◆ Exercise description: Reproduce word for word the lines between those holding "However, it is" and "and restraint, but", inclusive, and nothing else from the data below.
========
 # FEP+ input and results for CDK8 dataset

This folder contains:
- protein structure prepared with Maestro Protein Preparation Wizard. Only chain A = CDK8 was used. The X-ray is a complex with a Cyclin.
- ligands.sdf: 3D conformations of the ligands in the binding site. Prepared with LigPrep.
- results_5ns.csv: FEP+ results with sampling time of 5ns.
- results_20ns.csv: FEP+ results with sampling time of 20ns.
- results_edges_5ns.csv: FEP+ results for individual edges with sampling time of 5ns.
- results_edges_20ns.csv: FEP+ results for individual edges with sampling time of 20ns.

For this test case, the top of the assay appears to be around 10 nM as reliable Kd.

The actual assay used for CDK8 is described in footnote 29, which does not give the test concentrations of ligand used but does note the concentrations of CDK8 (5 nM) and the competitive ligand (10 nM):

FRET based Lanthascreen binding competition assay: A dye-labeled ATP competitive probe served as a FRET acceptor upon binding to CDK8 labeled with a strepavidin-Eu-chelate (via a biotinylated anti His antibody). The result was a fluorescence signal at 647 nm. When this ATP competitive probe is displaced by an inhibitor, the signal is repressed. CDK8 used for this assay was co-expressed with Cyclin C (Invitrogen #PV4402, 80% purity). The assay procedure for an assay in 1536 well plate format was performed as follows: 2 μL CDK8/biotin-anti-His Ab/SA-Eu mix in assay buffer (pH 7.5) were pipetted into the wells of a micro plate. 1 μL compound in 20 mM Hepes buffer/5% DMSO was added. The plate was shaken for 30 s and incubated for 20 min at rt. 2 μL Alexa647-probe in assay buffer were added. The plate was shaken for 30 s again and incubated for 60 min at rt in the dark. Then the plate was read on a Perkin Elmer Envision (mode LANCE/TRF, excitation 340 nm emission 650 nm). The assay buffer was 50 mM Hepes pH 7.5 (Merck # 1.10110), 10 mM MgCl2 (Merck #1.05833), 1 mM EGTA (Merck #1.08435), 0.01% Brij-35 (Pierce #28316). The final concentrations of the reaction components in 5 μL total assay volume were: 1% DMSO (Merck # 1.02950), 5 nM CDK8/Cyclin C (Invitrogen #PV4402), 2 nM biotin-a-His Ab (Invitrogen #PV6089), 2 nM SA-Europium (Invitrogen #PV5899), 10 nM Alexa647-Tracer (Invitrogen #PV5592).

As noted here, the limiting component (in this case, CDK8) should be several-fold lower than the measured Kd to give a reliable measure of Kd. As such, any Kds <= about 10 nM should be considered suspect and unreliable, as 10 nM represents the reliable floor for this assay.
========
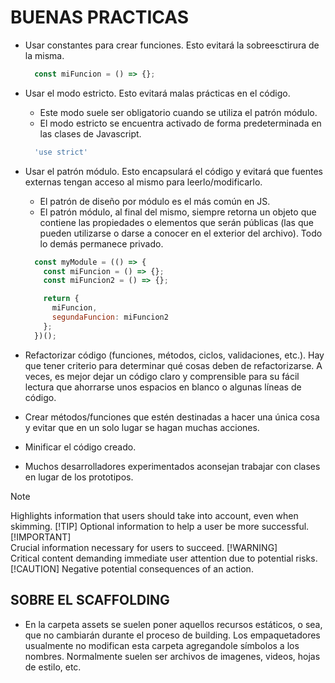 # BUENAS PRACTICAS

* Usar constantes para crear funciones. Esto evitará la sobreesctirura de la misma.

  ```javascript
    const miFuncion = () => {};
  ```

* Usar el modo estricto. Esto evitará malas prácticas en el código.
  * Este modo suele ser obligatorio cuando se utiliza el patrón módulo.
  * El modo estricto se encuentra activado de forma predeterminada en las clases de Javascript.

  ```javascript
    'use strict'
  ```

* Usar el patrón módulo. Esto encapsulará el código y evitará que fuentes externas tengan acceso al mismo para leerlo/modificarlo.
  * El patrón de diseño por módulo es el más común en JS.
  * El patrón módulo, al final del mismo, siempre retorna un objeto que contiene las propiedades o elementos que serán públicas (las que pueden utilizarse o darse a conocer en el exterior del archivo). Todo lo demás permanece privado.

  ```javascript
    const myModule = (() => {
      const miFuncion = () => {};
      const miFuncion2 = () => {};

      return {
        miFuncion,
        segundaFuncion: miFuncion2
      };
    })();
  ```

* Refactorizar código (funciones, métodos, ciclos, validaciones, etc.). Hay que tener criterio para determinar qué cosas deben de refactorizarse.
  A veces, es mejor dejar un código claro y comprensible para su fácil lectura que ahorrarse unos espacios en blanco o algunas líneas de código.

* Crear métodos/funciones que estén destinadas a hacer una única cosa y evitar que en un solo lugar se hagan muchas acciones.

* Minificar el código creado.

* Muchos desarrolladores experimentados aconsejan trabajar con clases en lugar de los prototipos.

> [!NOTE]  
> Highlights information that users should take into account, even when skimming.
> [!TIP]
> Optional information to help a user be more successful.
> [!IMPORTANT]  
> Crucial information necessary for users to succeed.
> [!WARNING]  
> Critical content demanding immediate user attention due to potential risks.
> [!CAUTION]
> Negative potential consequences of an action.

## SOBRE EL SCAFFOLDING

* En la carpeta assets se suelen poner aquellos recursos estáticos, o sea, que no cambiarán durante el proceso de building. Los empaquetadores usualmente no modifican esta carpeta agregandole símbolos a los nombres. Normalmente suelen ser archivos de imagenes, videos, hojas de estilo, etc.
========
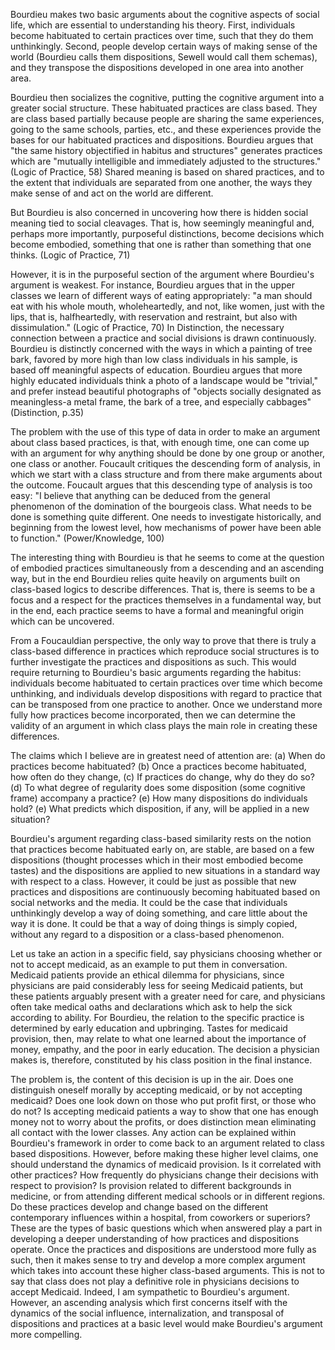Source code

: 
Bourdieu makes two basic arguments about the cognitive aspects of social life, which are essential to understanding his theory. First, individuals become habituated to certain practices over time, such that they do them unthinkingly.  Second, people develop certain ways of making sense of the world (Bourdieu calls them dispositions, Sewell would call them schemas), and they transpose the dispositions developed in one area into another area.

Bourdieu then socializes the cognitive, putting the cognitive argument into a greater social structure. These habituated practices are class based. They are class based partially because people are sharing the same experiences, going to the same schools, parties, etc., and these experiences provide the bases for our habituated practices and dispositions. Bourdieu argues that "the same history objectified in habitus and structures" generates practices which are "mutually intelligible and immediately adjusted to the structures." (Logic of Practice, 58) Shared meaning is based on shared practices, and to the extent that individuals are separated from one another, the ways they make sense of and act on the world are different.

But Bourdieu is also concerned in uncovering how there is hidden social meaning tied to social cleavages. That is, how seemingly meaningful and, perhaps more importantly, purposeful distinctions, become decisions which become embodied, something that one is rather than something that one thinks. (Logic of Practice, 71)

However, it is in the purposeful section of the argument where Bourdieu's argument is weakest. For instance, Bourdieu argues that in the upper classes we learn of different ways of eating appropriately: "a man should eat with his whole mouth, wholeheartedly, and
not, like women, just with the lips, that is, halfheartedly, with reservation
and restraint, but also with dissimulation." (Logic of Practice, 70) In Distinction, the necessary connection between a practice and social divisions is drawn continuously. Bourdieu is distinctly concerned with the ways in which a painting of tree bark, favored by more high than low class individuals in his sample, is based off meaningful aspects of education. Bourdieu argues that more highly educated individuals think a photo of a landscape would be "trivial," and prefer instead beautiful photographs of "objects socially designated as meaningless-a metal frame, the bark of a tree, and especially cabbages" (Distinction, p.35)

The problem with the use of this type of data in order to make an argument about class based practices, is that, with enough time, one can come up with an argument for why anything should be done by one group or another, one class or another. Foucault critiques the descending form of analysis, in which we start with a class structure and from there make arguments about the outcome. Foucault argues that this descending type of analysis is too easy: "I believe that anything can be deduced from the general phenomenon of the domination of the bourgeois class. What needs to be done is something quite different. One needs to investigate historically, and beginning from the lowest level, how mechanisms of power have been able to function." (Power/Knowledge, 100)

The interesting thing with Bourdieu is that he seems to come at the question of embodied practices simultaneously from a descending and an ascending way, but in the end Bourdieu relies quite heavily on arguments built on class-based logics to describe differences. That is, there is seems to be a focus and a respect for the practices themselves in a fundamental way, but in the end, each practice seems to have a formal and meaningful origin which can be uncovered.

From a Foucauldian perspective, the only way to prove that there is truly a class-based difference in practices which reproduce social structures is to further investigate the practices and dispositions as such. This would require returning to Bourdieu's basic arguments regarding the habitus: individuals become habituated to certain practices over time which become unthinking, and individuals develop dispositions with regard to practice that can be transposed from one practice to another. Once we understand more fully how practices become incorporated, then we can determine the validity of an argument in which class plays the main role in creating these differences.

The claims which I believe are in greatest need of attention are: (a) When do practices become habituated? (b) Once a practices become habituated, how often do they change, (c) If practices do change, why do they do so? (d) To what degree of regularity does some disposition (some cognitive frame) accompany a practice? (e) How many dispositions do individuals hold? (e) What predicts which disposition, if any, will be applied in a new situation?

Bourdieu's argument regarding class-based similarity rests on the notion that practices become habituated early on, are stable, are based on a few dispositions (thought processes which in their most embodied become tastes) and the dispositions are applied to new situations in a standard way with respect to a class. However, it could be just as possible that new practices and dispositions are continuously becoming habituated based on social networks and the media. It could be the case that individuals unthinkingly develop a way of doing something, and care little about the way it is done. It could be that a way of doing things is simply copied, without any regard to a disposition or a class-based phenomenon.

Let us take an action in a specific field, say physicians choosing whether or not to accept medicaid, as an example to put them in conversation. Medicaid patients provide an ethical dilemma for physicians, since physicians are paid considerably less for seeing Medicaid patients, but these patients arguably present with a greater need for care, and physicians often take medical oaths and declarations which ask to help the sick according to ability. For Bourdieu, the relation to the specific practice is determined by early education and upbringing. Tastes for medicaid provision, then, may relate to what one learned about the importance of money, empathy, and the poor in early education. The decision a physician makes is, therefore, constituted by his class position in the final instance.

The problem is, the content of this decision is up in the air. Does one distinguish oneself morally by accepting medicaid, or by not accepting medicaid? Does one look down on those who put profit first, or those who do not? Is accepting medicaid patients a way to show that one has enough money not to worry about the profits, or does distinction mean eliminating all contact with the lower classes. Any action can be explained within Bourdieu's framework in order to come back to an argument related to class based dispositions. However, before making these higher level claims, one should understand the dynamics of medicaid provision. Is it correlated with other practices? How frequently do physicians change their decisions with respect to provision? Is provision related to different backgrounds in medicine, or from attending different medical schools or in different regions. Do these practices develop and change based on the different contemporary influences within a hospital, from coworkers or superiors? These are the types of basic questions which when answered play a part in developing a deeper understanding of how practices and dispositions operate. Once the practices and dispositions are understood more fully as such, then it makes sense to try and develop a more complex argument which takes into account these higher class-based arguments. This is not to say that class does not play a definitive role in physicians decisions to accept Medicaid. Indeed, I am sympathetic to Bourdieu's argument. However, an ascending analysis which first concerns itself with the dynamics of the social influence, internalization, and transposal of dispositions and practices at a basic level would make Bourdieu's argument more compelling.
========
◆ Exercise answer:
However, it is in the purposeful section of the argument where Bourdieu's argument is weakest. For instance, Bourdieu argues that in the upper classes we learn of different ways of eating appropriately: "a man should eat with his whole mouth, wholeheartedly, and
not, like women, just with the lips, that is, halfheartedly, with reservation
and restraint, but also with dissimulation." (Logic of Practice, 70) In Distinction, the necessary connection between a practice and social divisions is drawn continuously. Bourdieu is distinctly concerned with the ways in which a painting of tree bark, favored by more high than low class individuals in his sample, is based off meaningful aspects of education. Bourdieu argues that more highly educated individuals think a photo of a landscape would be "trivial," and prefer instead beautiful photographs of "objects socially designated as meaningless-a metal frame, the bark of a tree, and especially cabbages" (Distinction, p.35)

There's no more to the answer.